Alexandria Ocasio-Cortez and Pete Buttigieg are young. But that's not what we should judge them on.
Children are generally not smart about politics.
That's not a slight on children, nor is it a suggestion that politics is a uniquely complex subject. It's not even to say that kids can't be right about politics — so long as we remember right and smart are not the same thing.
Unfortunately, we rarely do remember, as there is something about combining youth and politics which divests us of our common sense. We treat youth like a concentrating factor: It makes right statements better and wrong ones worse. When the children say something we like, they're precocious and important, and we jaded adults must heed the beautiful wisdom of youth. (This is how sincere iterations of "woke toddler" happen.) And when they offer views we oppose, they're just dumb kids who shouldn't be taken seriously. (This is how we get cruel brush-offs of teenage shooting survivors.)
That changeable fixation on youth sprouts up on right and left alike. A decade ago, many conservatives swooned for Jonathan Krohn, a besuited wunderkind who spoke at CPAC and landed a book deal at the tender age of 13. By 17, the author of Defining Conservatism was no longer a conservative. His early punditry was "naive," Krohn told Politico. "It's a 13-year-old kid saying stuff that he had heard for a long time. ... I live in Georgia. We're inundated with conservative talk in Georgia."
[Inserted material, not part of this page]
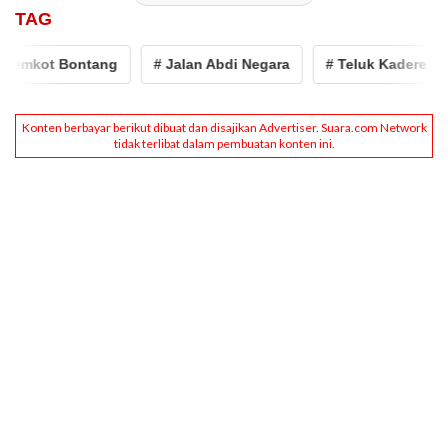
TAG
kot Bontang
# Jalan Abdi Negara
# Teluk Kadere
#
Indeed. And this would be obvious to all of us in any other context: A 13-year-old offering "their" ideas is mostly parroting what they've heard from adults they love and respect. This is not a bad thing! Imitative learning is an important part of childhood development; it helps us learn to speak, and it can help us learn to think, too — including about politics. But a child's ability to compellingly echo political perspectives is no indicator of those perspectives' value. Policy does not gain or lose merit because it comes from the mouth of babes.
Nor is it magically made simple by the fervor of youth. This spring has seen the fête of Greta Thunberg, a 16-year-old Swedish girl whose environmental activism netted her a nomination for the Nobel Peace Prize. Thunberg is admirably determined and passionate — but she is also very much 16, declaring at Davos in January that it is "a lie" to say "nothing is black and white" and that the proper response to climate change is daily "panic" and "fear."
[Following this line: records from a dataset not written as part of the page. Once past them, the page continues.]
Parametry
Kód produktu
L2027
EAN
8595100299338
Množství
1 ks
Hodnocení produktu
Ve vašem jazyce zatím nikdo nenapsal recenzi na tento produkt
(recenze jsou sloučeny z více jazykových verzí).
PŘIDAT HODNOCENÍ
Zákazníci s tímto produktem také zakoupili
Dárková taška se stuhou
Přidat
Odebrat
Thunberg may well maintain her present policy recommendations into adulthood, but her arguments will hopefully evolve. As we'd easily recognize where less inflammatory topics are concerned, older teenagers are capable of critical and original thinking, but they have limited life experience and tend to approach complicated topics with insufficient nuance.
When you're 16 or 18, it's easy to get excited about big ideas. It's rather more difficult to understand why rational, well-intentioned people might disagree with what strikes you as obviously, necessarily correct. Empathy requires practice, as does a fair weighing of competing practical considerations. We’re apt to forget it once an earnest teenager starts giving winning voice to views we share, but none of this changes when the context is political.
Yet perhaps even more troublesome than how we handle actual youth in politics is the way we expand this category well beyond its normal limits.
South Bend, Indiana, Mayor Pete Buttigieg, the newest official entrant to the Democratic primary race, will almost certainly be decried by some for his youth, as his 37 years are young by presidential standards. Or witness the treatment accorded by her critics to Rep. Alexandria Ocasio-Cortez (D-N.Y.), aged 29. "The Green New Deal, done by a young bartender, 29 years old," President Trump recently sneered at her signature policy proposal. "A young bartender, wonderful young woman."
Ocasio-Cortez is young by the graying standards of Capitol Hill, sure, but she's hardly a child. She's older than at least three signers of the Declaration of Independence, and barely younger than Thomas Jefferson was — 33 — when he wrote it. Adulthood may arrive a bit later now than in 1776, but in every situation outside politics, a 29-year-old is an adult and is treated as such in all respects.
The same should be true inside the beltway. Ocasio-Cortez's age may be relevant to her electability or representation of her district (the median age in the Bronx is 31). It might give us insight into why she thinks as she does or help explain her public appeal. But it should have no bearing on our evaluation of her ideas.
A 29-year-old member of Congress (or a 37-year-old presidential candidate) deserves no special dismissal or praise, scrutiny or leeway for their age. I don't expect Trump to recognize this, but surely the rest of us can do better. In politics as in any other realm, we can learn to treat children as children and adults as adults.